What this task involves: Wherever the word "down" occurs in the listing below, copy that whole line.

(Beginning of Records for processing)

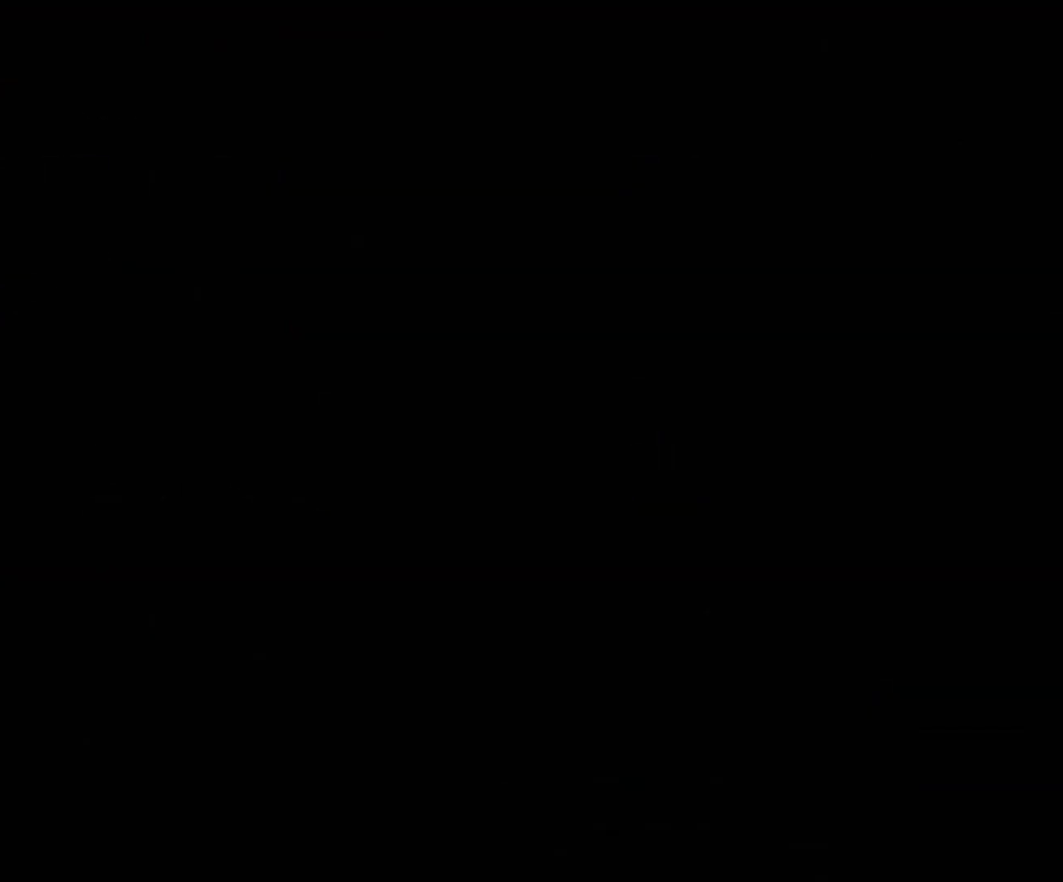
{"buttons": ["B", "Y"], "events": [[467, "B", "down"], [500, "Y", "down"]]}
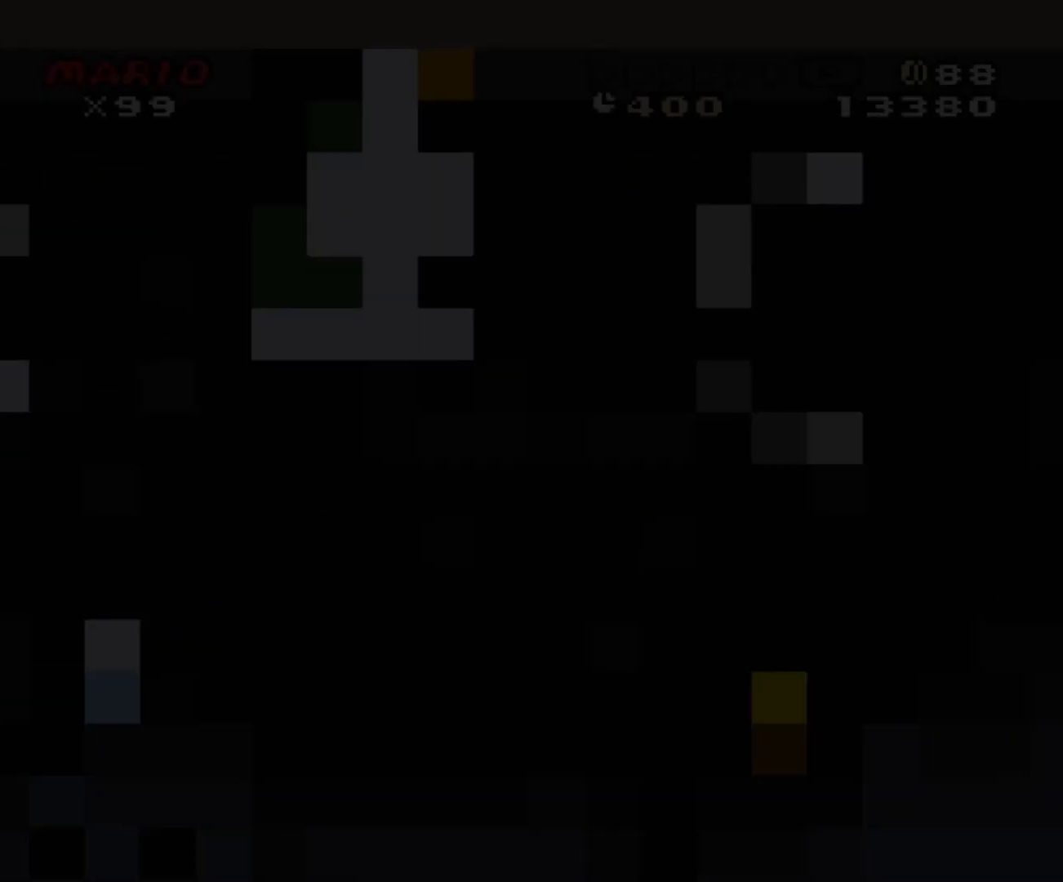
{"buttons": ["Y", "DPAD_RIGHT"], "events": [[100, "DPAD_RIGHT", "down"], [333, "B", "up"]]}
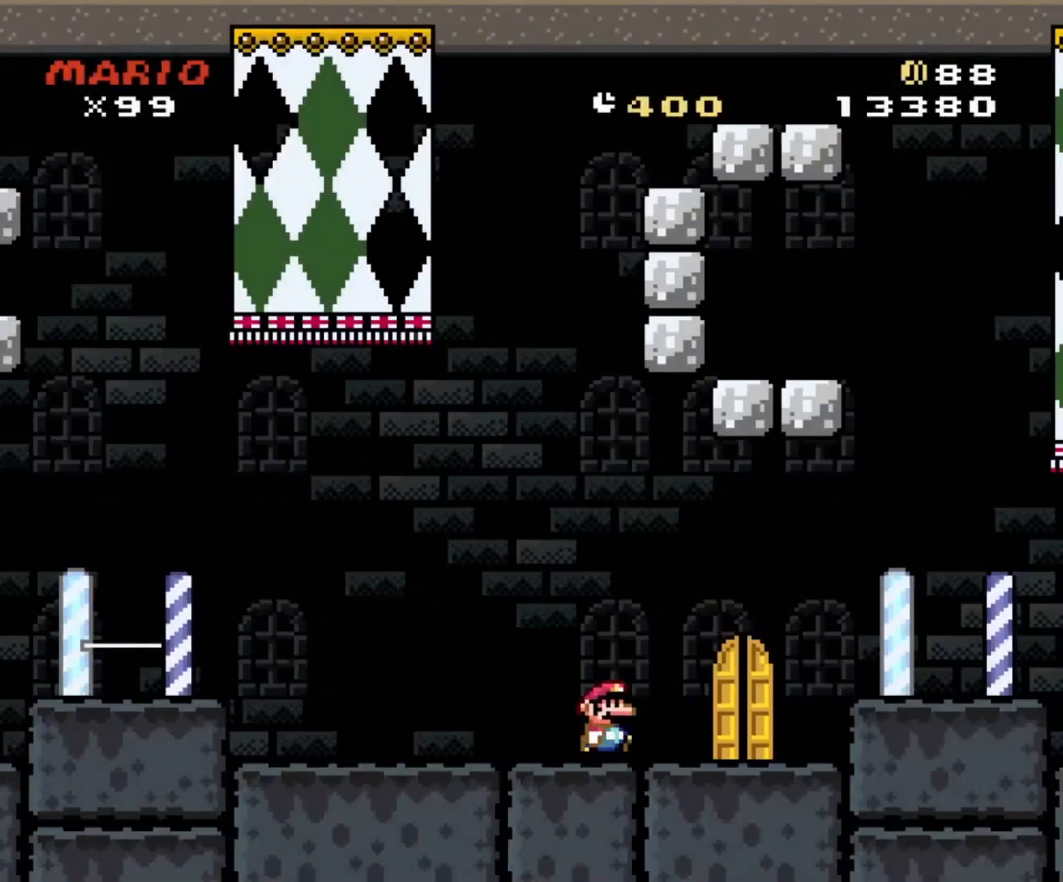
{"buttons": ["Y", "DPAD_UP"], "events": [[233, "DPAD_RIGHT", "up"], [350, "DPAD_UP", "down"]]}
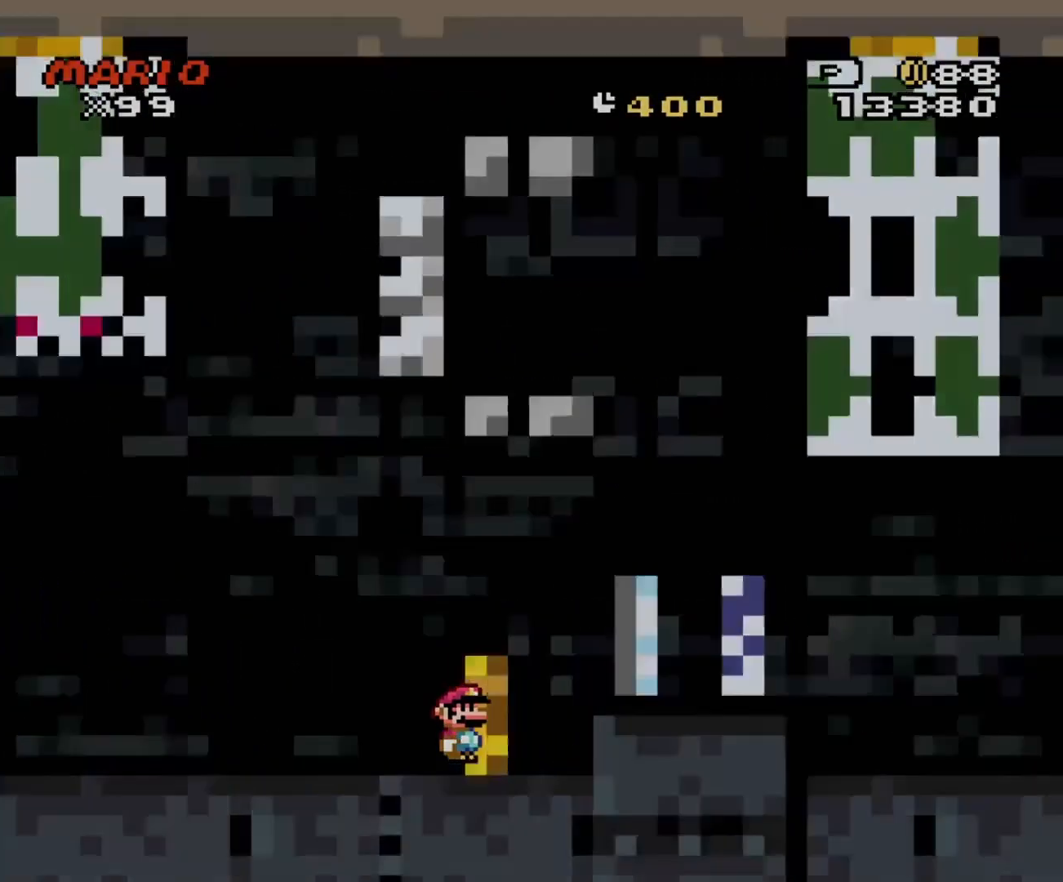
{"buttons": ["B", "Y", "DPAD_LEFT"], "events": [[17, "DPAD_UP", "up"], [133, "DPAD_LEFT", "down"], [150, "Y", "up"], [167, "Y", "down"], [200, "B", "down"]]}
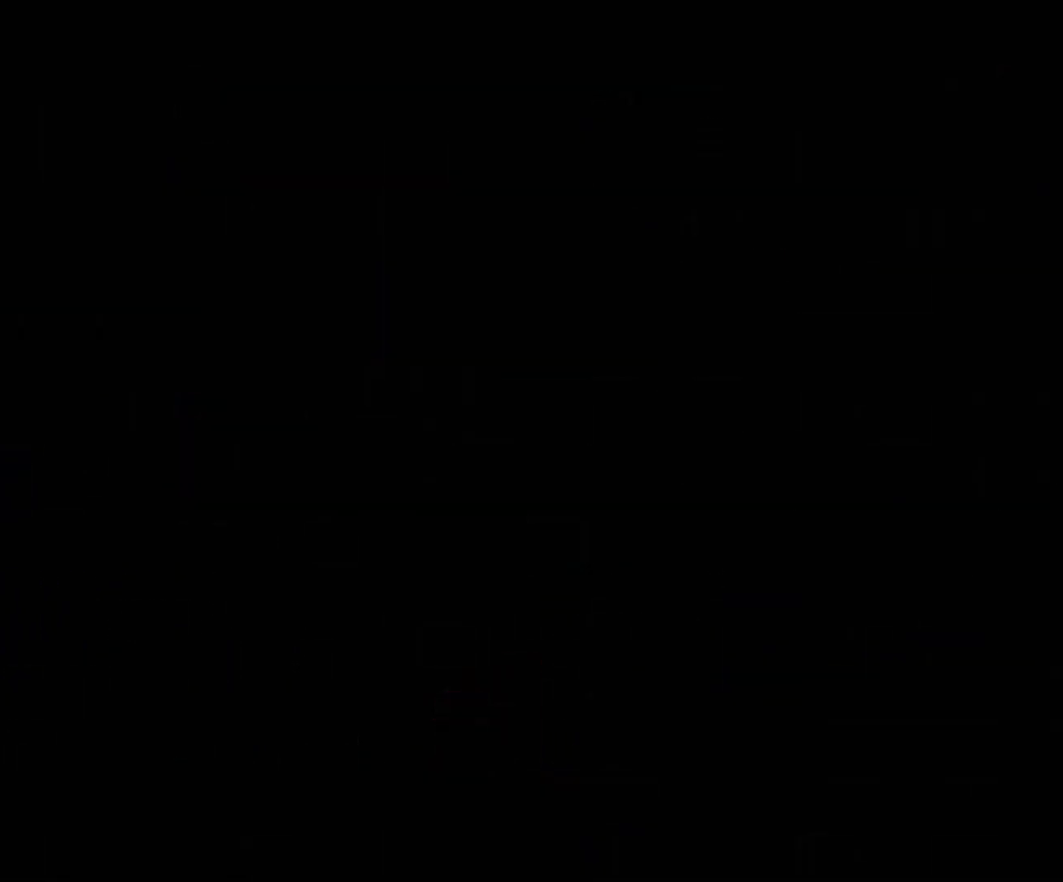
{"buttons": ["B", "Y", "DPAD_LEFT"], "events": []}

(End of Records for processing)

Expected output:
{"buttons": ["B", "Y"], "events": [[467, "B", "down"], [500, "Y", "down"]]}
{"buttons": ["Y", "DPAD_RIGHT"], "events": [[100, "DPAD_RIGHT", "down"], [333, "B", "up"]]}
{"buttons": ["Y", "DPAD_UP"], "events": [[233, "DPAD_RIGHT", "up"], [350, "DPAD_UP", "down"]]}
{"buttons": ["B", "Y", "DPAD_LEFT"], "events": [[17, "DPAD_UP", "up"], [133, "DPAD_LEFT", "down"], [150, "Y", "up"], [167, "Y", "down"], [200, "B", "down"]]}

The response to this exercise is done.